## PROMPT
Read the material below. Count the lines containing "input" and give that count alone.

## GIVEN INFORMATION
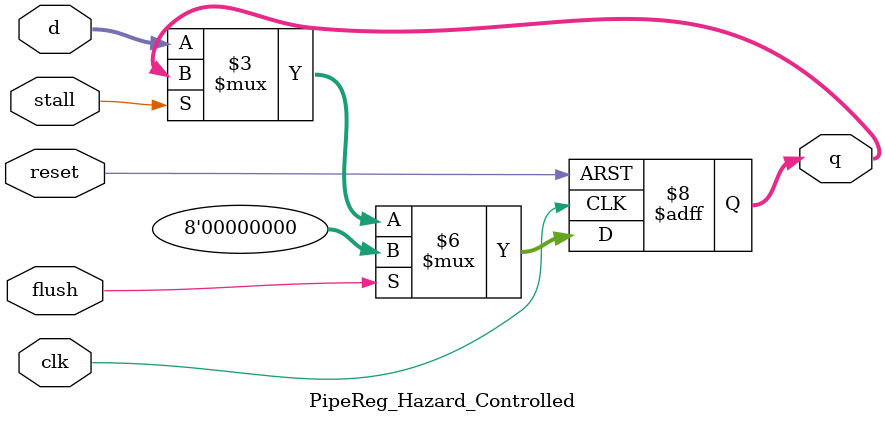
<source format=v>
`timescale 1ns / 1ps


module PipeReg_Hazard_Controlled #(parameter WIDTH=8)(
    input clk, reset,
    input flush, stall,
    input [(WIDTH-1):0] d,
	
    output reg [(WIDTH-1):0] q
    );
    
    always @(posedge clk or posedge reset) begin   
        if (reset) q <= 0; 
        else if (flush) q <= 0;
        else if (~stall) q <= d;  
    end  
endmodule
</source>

==

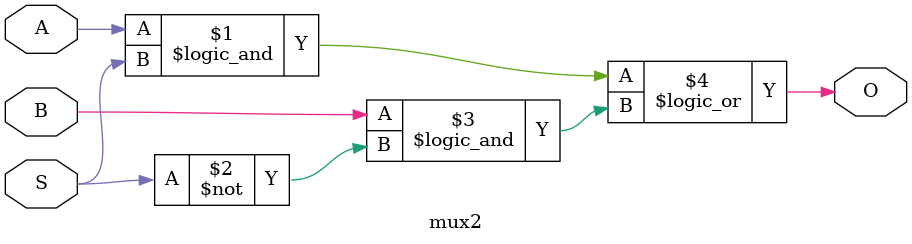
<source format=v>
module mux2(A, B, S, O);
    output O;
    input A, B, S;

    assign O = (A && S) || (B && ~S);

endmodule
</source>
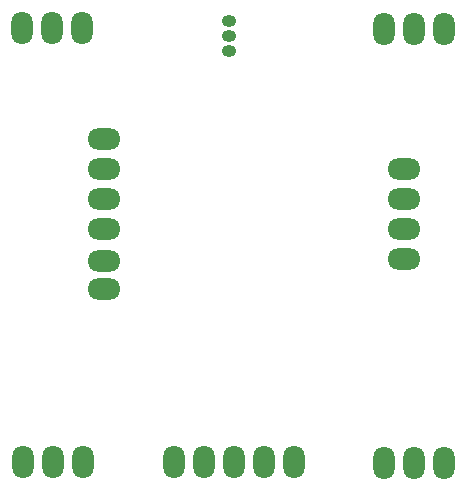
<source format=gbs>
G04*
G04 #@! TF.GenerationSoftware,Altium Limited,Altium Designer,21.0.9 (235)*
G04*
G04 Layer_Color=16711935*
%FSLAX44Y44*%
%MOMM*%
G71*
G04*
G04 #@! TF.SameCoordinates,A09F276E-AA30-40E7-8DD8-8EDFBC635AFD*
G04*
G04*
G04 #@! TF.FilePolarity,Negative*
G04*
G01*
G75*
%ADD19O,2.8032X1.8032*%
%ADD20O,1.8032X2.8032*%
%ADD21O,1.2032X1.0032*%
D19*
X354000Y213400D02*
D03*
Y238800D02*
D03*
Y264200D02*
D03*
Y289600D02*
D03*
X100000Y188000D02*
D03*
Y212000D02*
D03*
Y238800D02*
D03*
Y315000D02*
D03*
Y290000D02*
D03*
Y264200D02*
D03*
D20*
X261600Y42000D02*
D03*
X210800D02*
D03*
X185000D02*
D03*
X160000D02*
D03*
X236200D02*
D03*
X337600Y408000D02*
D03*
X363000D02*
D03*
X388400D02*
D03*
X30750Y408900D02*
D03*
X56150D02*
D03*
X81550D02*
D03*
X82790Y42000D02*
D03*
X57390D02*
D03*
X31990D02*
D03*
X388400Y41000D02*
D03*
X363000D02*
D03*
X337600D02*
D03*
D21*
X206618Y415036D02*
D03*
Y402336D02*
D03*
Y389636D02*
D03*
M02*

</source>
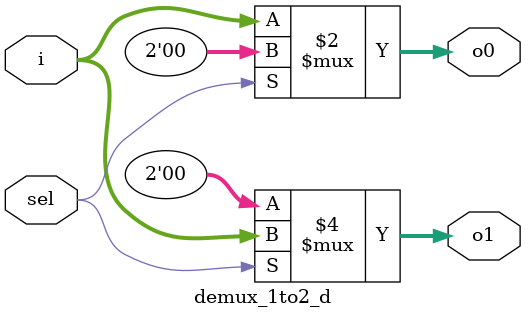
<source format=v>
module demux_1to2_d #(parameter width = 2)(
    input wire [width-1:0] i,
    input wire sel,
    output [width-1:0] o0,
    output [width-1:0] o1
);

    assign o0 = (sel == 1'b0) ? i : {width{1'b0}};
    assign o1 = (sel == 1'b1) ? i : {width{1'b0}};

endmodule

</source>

## ANSWER TO THIS PROBLEM
6